EXERCISE DETAILS – Repeat the entries below exactly as they appear, with no pictures.

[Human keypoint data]
▬▬▬▬▬▬
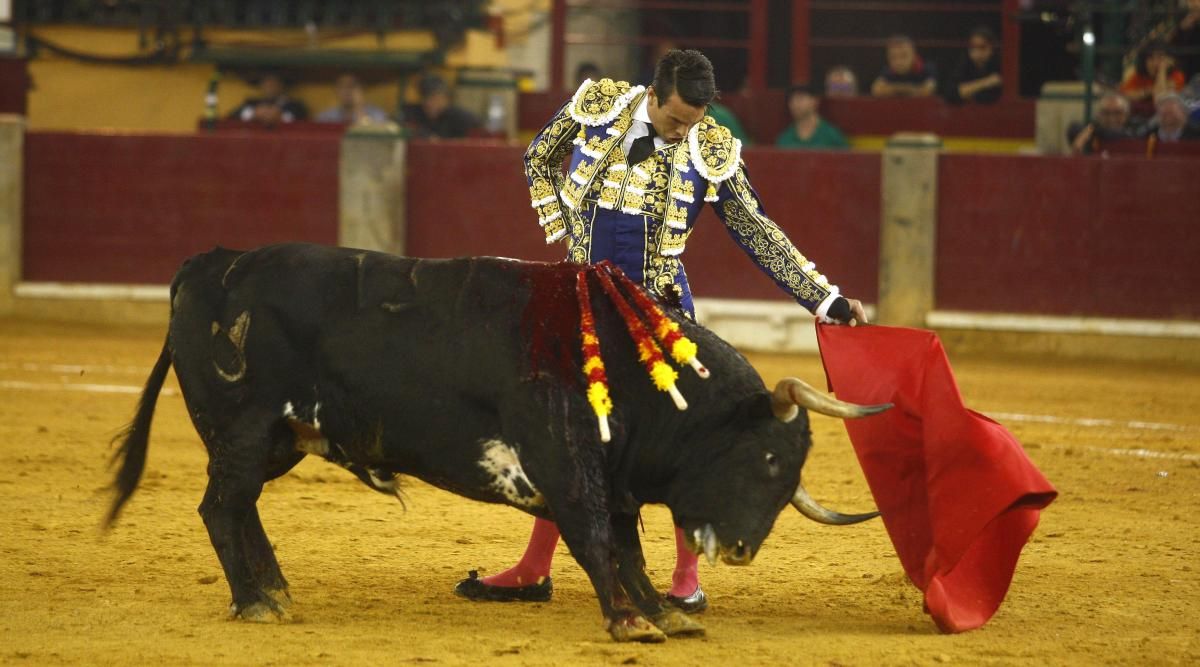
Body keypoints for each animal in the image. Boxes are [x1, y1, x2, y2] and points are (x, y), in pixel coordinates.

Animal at [105, 242, 892, 643]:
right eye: (766, 458)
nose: (741, 549)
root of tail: (207, 264)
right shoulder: (568, 461)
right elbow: (595, 536)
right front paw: (629, 620)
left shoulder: (613, 474)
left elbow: (626, 543)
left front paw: (659, 611)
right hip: (244, 426)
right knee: (220, 507)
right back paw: (255, 601)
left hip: (282, 436)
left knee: (241, 508)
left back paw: (274, 589)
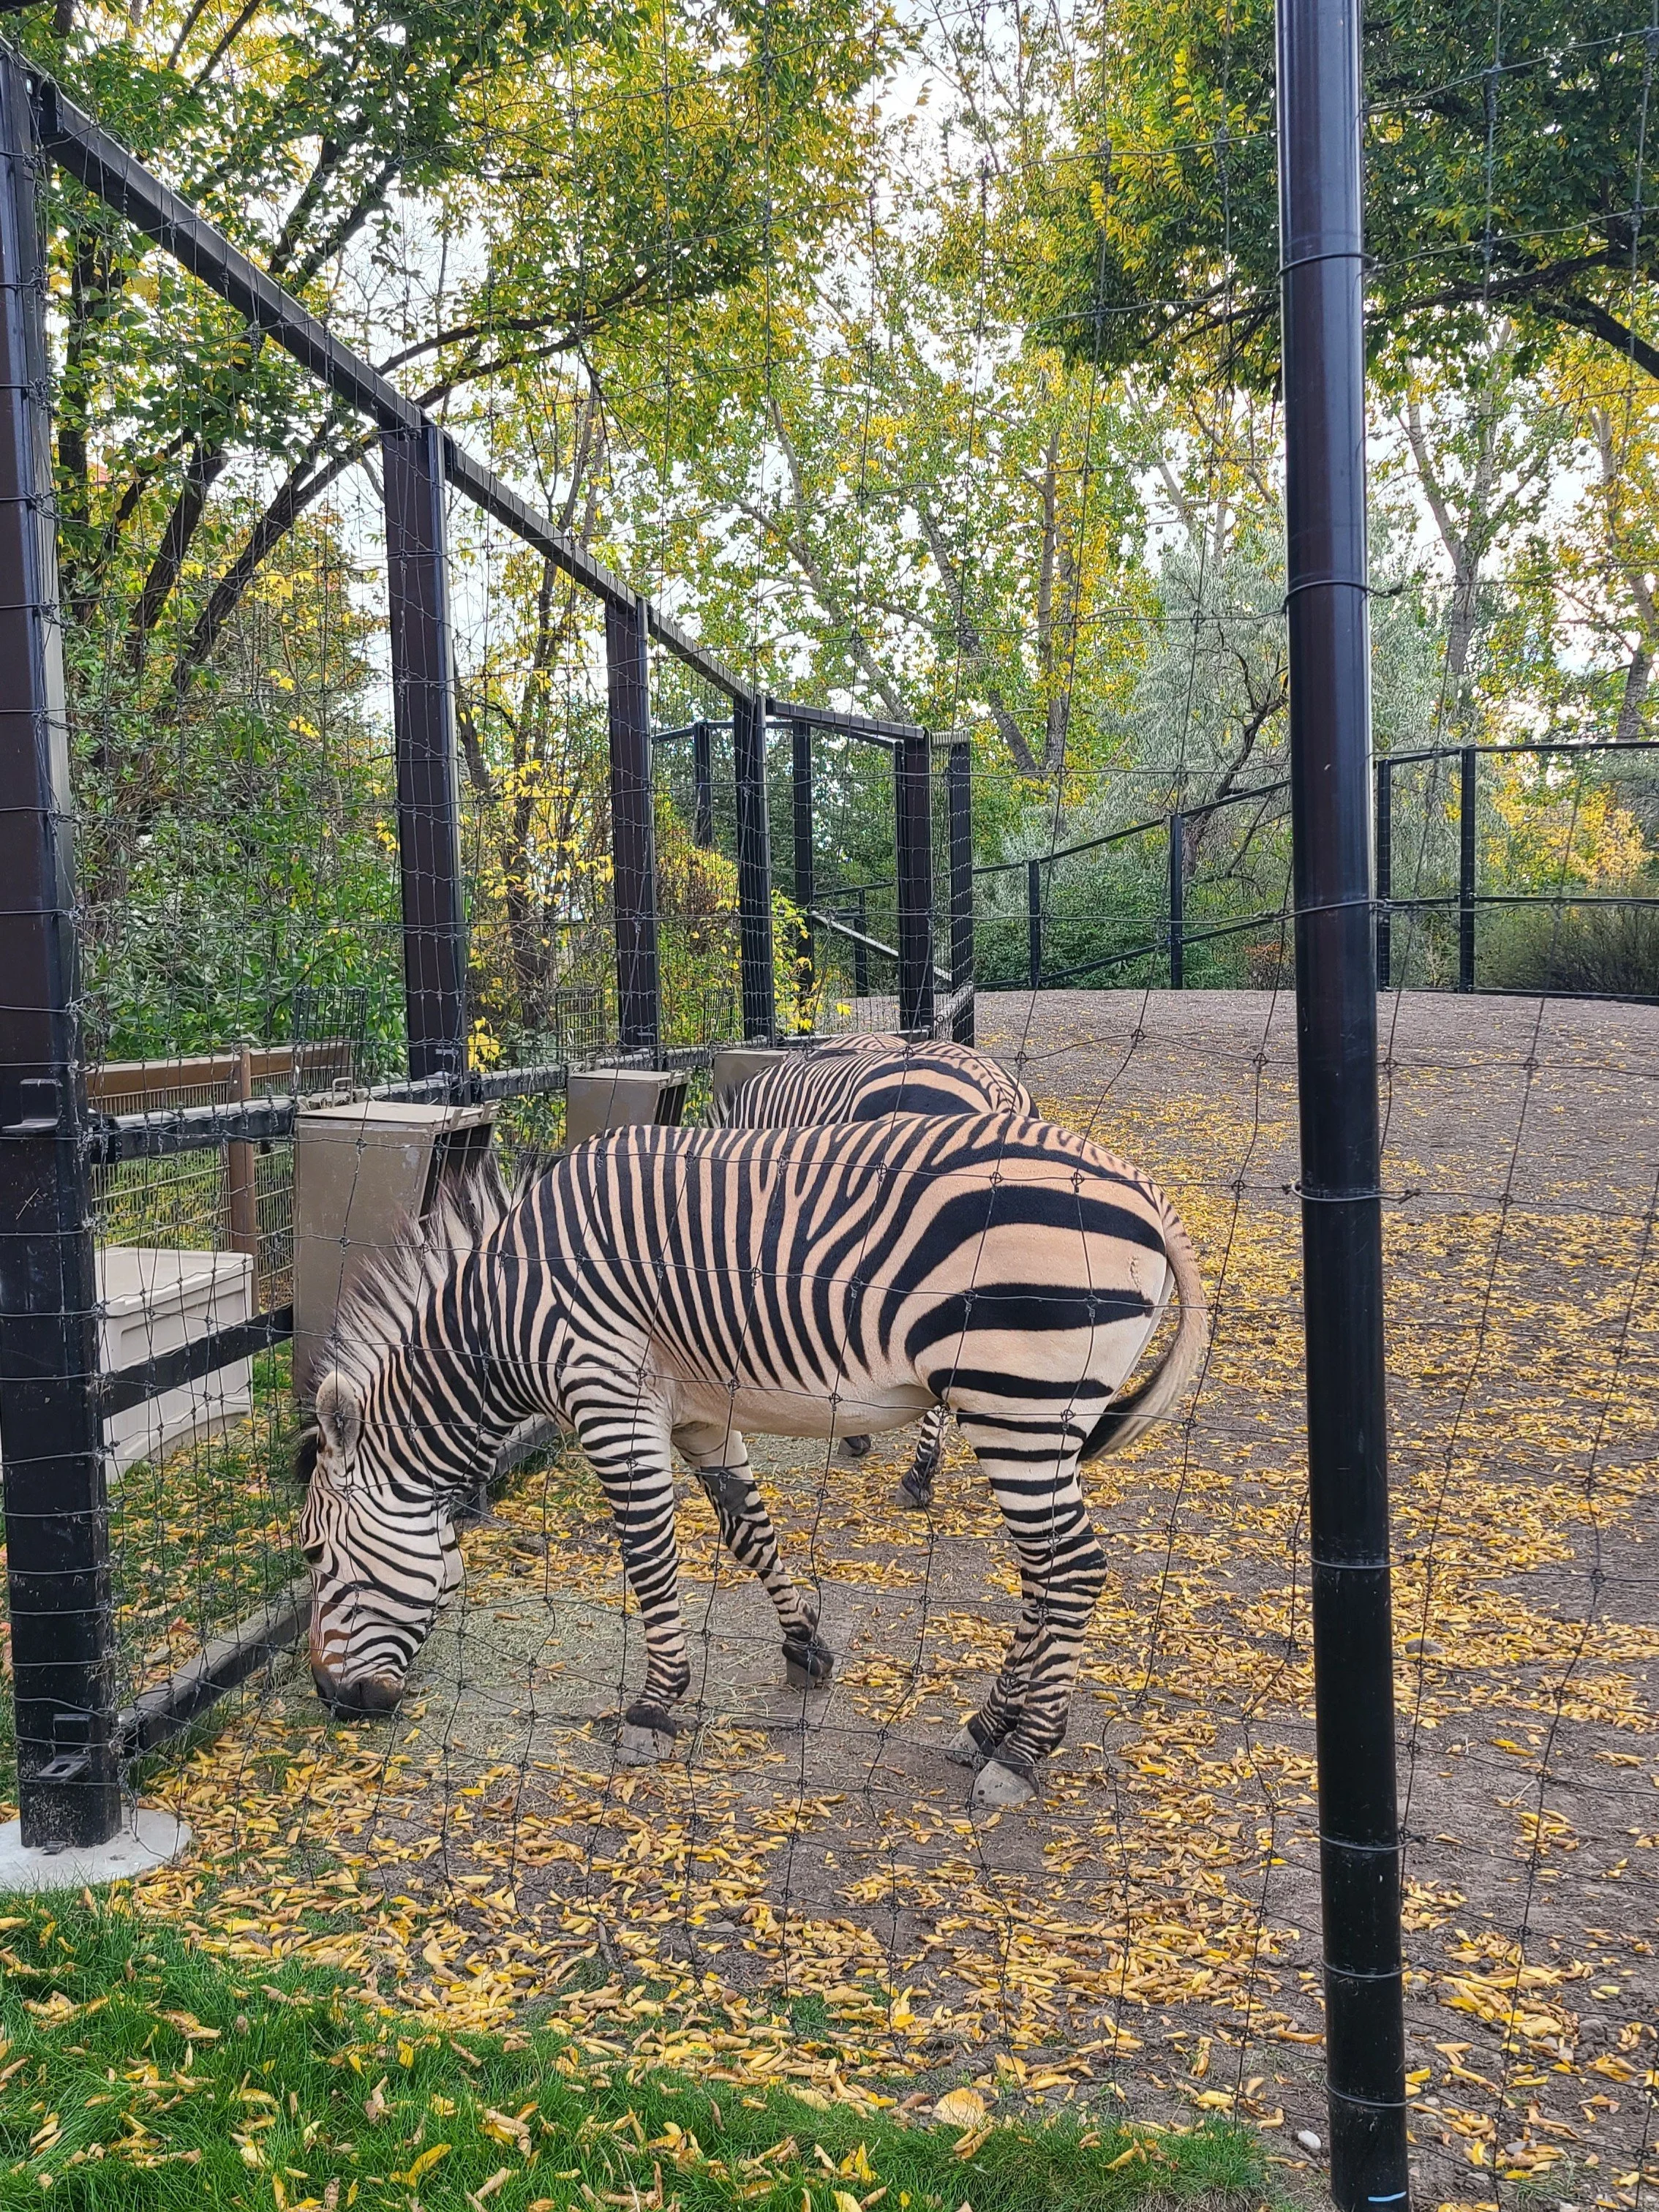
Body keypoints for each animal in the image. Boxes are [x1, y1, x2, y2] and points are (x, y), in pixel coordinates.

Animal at [299, 1111, 1207, 1808]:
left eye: (313, 1557)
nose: (331, 1701)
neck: (505, 1308)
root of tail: (1144, 1191)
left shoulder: (611, 1399)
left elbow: (649, 1559)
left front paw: (654, 1709)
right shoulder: (701, 1414)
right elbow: (748, 1531)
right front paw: (805, 1648)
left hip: (1016, 1400)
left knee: (1074, 1569)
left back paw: (1022, 1753)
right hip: (1029, 1414)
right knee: (1045, 1570)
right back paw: (988, 1726)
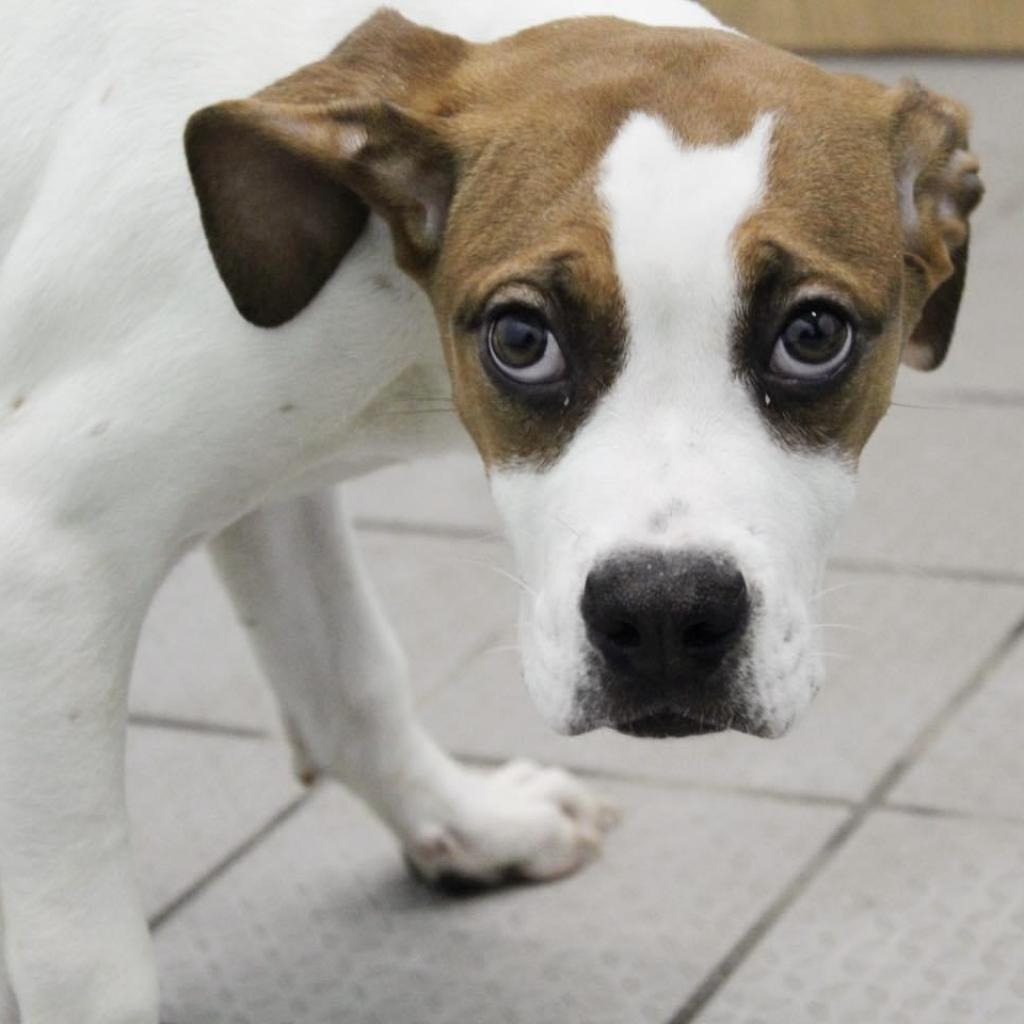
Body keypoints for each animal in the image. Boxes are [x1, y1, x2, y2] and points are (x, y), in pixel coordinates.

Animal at [0, 0, 983, 1019]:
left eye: (814, 334)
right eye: (520, 338)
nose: (664, 617)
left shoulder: (265, 482)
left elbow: (348, 676)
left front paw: (468, 824)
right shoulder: (50, 550)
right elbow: (88, 958)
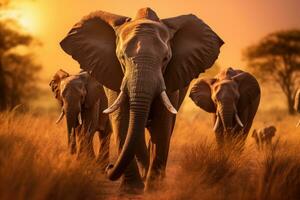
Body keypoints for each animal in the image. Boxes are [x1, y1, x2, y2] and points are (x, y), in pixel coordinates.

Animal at [59, 7, 223, 192]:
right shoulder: (113, 74)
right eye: (121, 58)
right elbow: (122, 120)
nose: (109, 167)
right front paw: (131, 189)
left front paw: (153, 188)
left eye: (166, 59)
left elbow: (162, 124)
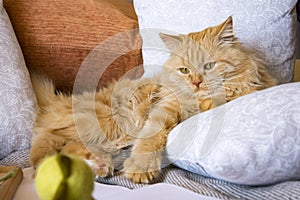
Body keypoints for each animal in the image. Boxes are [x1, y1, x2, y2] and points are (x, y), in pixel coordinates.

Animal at [30, 16, 276, 183]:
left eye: (209, 66)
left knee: (66, 145)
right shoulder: (164, 109)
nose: (197, 82)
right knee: (43, 145)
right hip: (103, 122)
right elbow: (150, 139)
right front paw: (141, 167)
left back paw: (101, 165)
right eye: (185, 70)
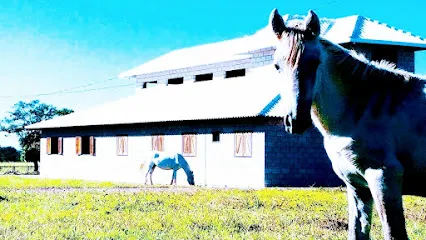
▬▬▬▬▬▬
RESULT –
Body keypoints for each animal in the image. Boxes are [x1, y1, x2, y2] and points are (x, y), in pixel coordinates.

Animal at [105, 242, 892, 643]:
right eye: (766, 458)
nose: (741, 549)
root of tail: (207, 264)
right shoulder: (568, 461)
right elbow: (595, 536)
right front paw: (629, 620)
left shoulder: (613, 474)
left elbow: (626, 543)
left front paw: (659, 611)
right hip: (244, 426)
right knee: (220, 507)
right back paw: (255, 601)
left hip: (282, 436)
left knee: (241, 508)
left back paw: (274, 589)
Body keypoints for each animal in the image. Boxes are [x1, y1, x2, y2] and points are (x, y), in pixel coordinates.

Animal at [299, 1111, 1207, 1808]:
left eye: (313, 1557)
nose: (331, 1701)
neck: (505, 1308)
root of tail: (1144, 1191)
left shoulder: (611, 1399)
left elbow: (649, 1559)
left front paw: (654, 1709)
right shoulder: (701, 1414)
right elbow: (748, 1531)
right front paw: (805, 1648)
left hip: (1016, 1400)
left knee: (1074, 1569)
left back paw: (1022, 1753)
right hip: (1029, 1414)
right knee: (1045, 1570)
right back paw: (988, 1726)
Body keypoints for each animal in the image. Boxes are [x1, y1, x2, y2] and points are (x, y), in pixel coordinates.

Animal at [0, 0, 983, 1019]:
left eye: (814, 334)
right eye: (520, 338)
nose: (664, 617)
left shoulder: (265, 482)
left elbow: (348, 676)
left front paw: (468, 824)
right shoulder: (50, 550)
right elbow: (88, 958)
Body keypoints for each animal in the image. Boxes are [x1, y1, x2, y2] and points are (x, y), in pixel coordinates.

Animal at [59, 7, 223, 192]:
right shoulder: (113, 74)
right eye: (121, 58)
right elbow: (122, 120)
nose: (109, 167)
right front paw: (131, 189)
left front paw: (153, 188)
left eye: (166, 59)
left elbow: (162, 124)
Body keypoints for each animal in the image. Boxes are [x1, y1, x2, y2] and points are (x, y), in pixel coordinates.

Animal at [30, 16, 276, 183]:
left eye: (209, 66)
left knee: (66, 145)
right shoulder: (164, 109)
nose: (197, 82)
right knee: (43, 145)
right hip: (103, 122)
right elbow: (150, 139)
right front paw: (141, 167)
left back paw: (101, 165)
right eye: (185, 70)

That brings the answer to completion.